Sanjeev Sanyal is an Indian economist and author. Currently, he is the Principal Economic Adviser in the Ministry of Finance, Government of India. A Rhodes Scholar and Eisenhower Fellow He was Deutsche Bank’s Global Strategist and a Managing Director till 2015.
The relative economic decline of West Bengal over the last fifty years has been attributed to the confluence of socio-political factors that led to the sustained flight of business capital as well as human capital. Many policies and suggestions have been put forward in recent years to reverse the trend. However, a central focus of these efforts must be to revive the city of Kolkata. Unless this city revives, all the efforts will become diffuse, and the cluster of human and business capital will never be reignited.
It may be recalled that till the 1950s, Kolkata was the largest industrial hub east of the Suez, barring Japan. Given that Japan had been devastated by the Second World War, Kolkata had the best concentration of skills, industrial capacity, and financial muscle. Even the disruptions caused by Partition had not undone Kolkata’s advantages. Sadly, instead of leveraging these strengths, subsequent decades would see the negative effects of ultra-Left violence ( by the so-called Naxalites), militant trade unionism, and politicization of academia. Not surprisingly, businesses left for Mumbai, Delhi, and other parts of India. Young talent soon followed. Thus, there was a sudden declustering that impacted not merely the local economy but all spheres of human activity. In the last half-century, Kolkata has not produced anyone of the calibre of Swami Vivekananda, Netaji Subhash Bose, Satyajit Ray, Rabindranath Tagore, or AJC Bose.
The central pillar of any strategy to revive West Bengal, therefore, must be to rebuild Kolkata as an engine of growth. This would then feed all other areas by generating jobs and financial resources, reversing talent flight, and rekindling the spirit of innovation in various fields. So, what should be done?

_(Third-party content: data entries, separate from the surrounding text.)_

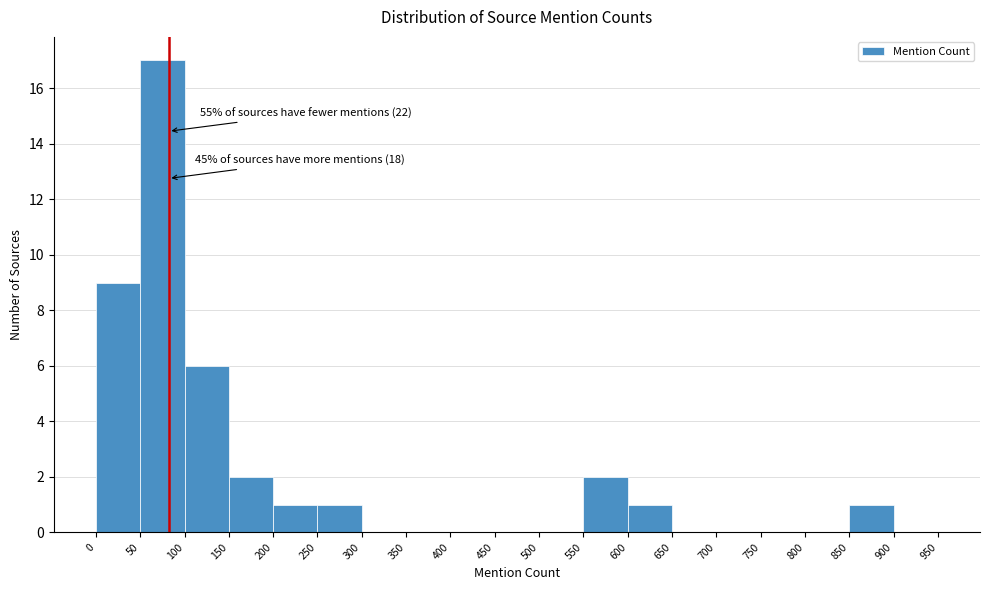

Over which range of the x-axis is the bar tallest?

50 to 100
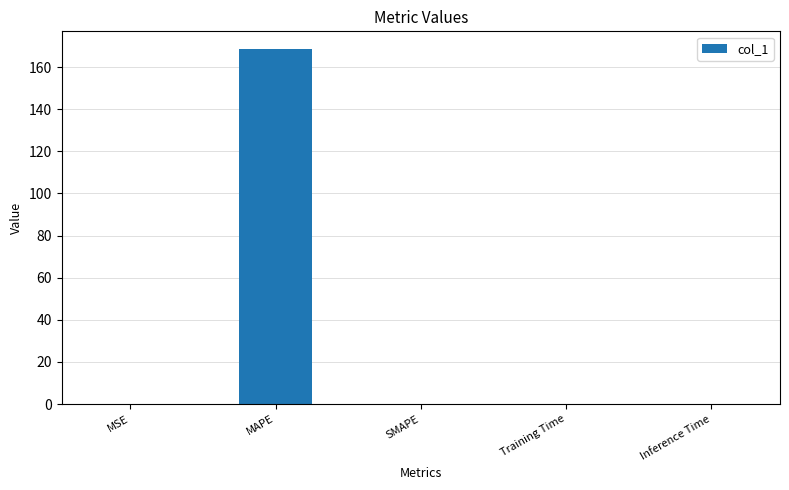

The chart shows a value of 0.0 at SMAPE. True or false?

True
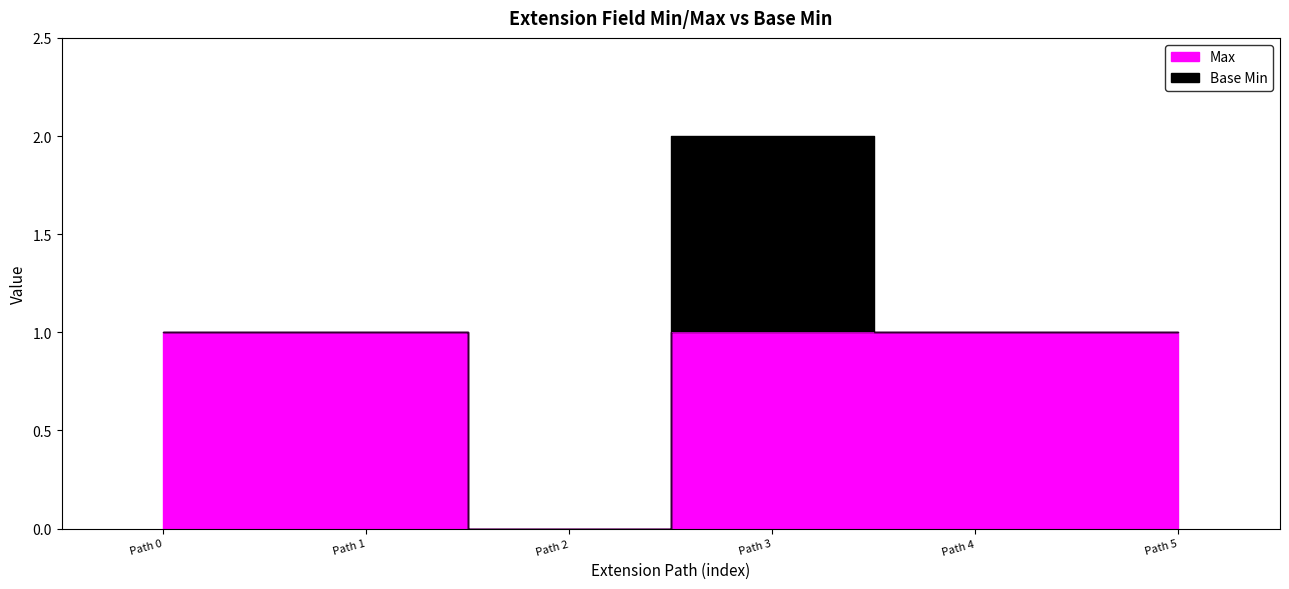

The chart shows a value of 1 at Path 4. True or false?

False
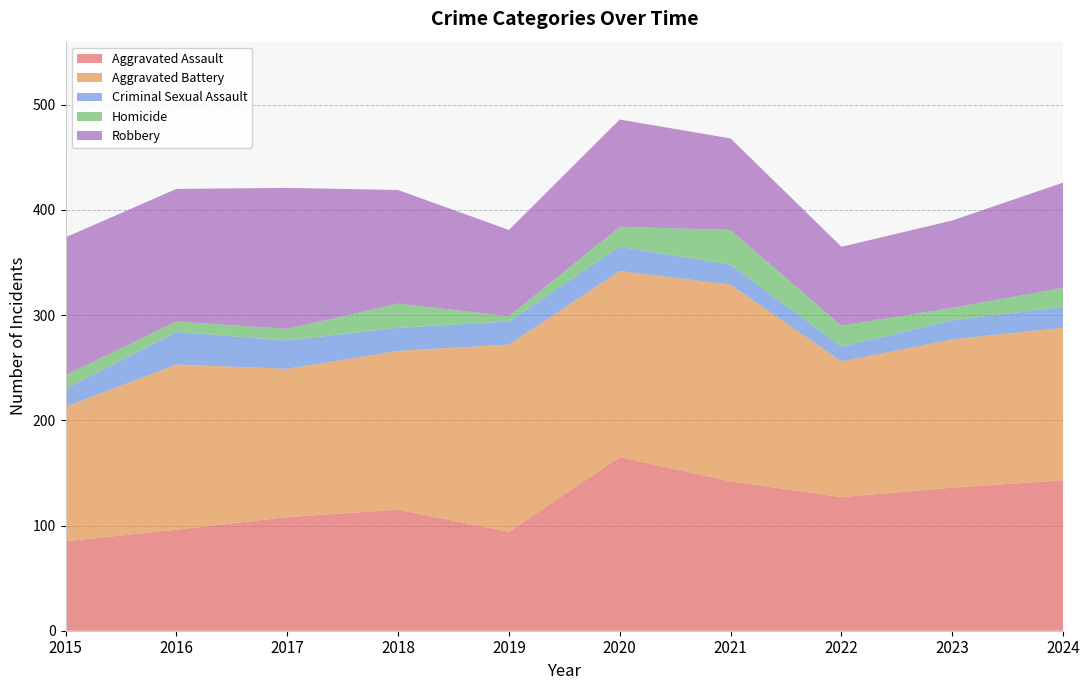

Reading right to left, list all the values displayed in this chart.

Aggravated Assault: 2024=143	2023=136	2022=127	2021=142	2020=165	2019=94	2018=115	2017=108	2016=96	2015=85
Aggravated Battery: 2024=145	2023=141	2022=129	2021=187	2020=177	2019=178	2018=151	2017=141	2016=157	2015=128
Criminal Sexual Assault: 2024=20	2023=18	2022=14	2021=19	2020=23	2019=22	2018=22	2017=27	2016=31	2015=17
Homicide: 2024=18	2023=12	2022=20	2021=33	2020=19	2019=5	2018=23	2017=11	2016=10	2015=13
Robbery: 2024=100	2023=83	2022=75	2021=87	2020=102	2019=82	2018=108	2017=134	2016=126	2015=131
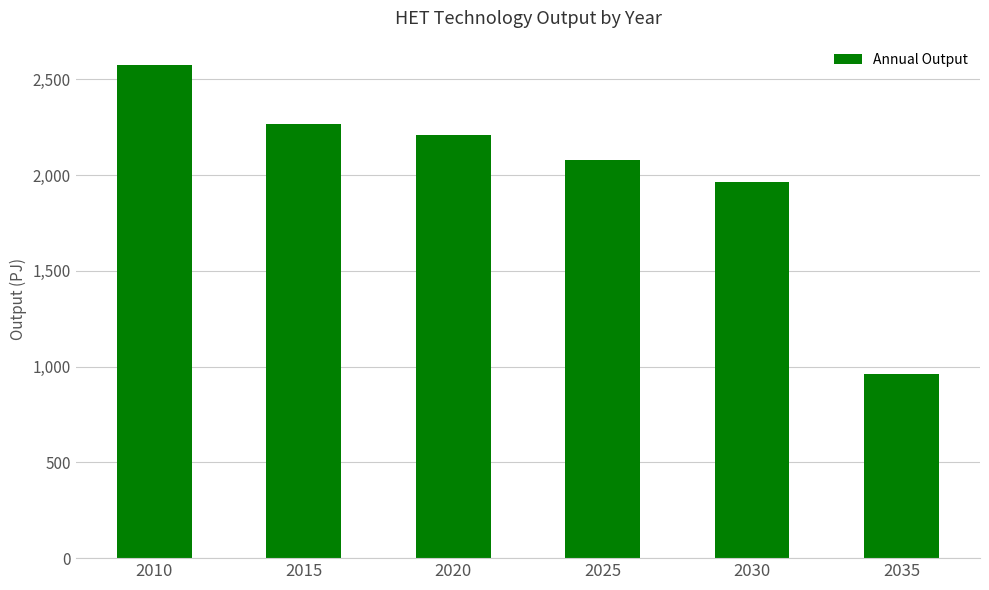

Which has a higher value, 2015 or 2035?

2015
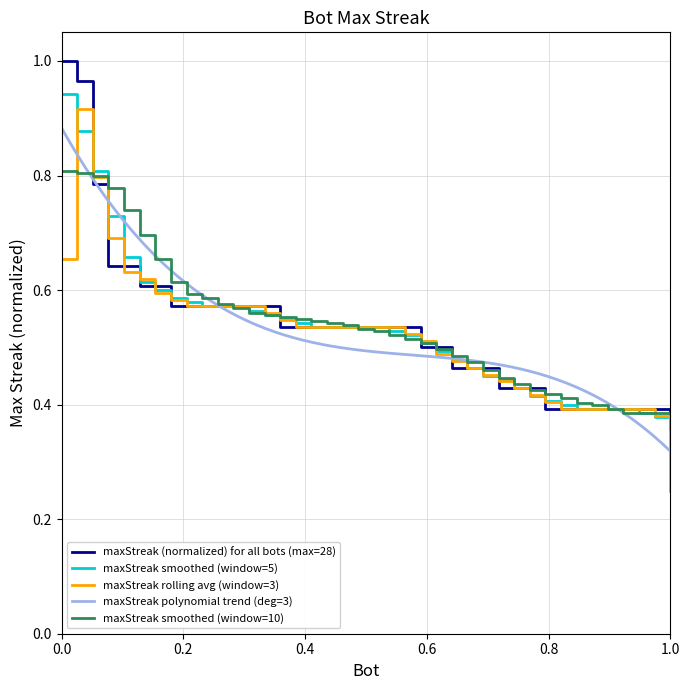

What is the difference between the maximum and second lowest values?

0.6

The first step would be to throw open Kolkata as a place where entrepreneurs from across India and the world can do business. This needs some basic infrastructure – a world class airport, a stock of modern office space, and affordable but high quality residential space. This would require the state government to think seriously about redeploying the large swathes of derelict industrial land in and around the city. Next, the city needs to be re-imagined as a “cool” place to live, study and work. This is important in order to make it attractive for cutting edge start-ups and next generation industries that will emerge in the post-Covid world. Kolkata and its hinterland are still home to well known academic institutions like IIT Kharagpur and IIM Kolkata. However, these are currently thought of as merely teaching institutions where students arrive and then depart. They need to be rethought as magnets for human talent that should then be encouraged to settle in the Kolkata metropolitan region.
As one can see, Kolkata needs to position itself as an open and welcoming place for human and business clustering. This is a well-trodden strategy used by other successful cities like Singapore in recent decades. This is not about promoting some specific project but building a vibrant ecosystem that builds on itself. Interestingly, it is an approach that is part of Bengal’s ancient DNA. For thousands of years, Bengal was home to India’s largest ports – Tamralipti, Chandraketugarh, Hugli and colonial Calcutta. Reviving 21st century Kolkata as a place to do business would be in the same spirit. Revival of other spheres of human activity – from sports to the arts – depends on getting this right.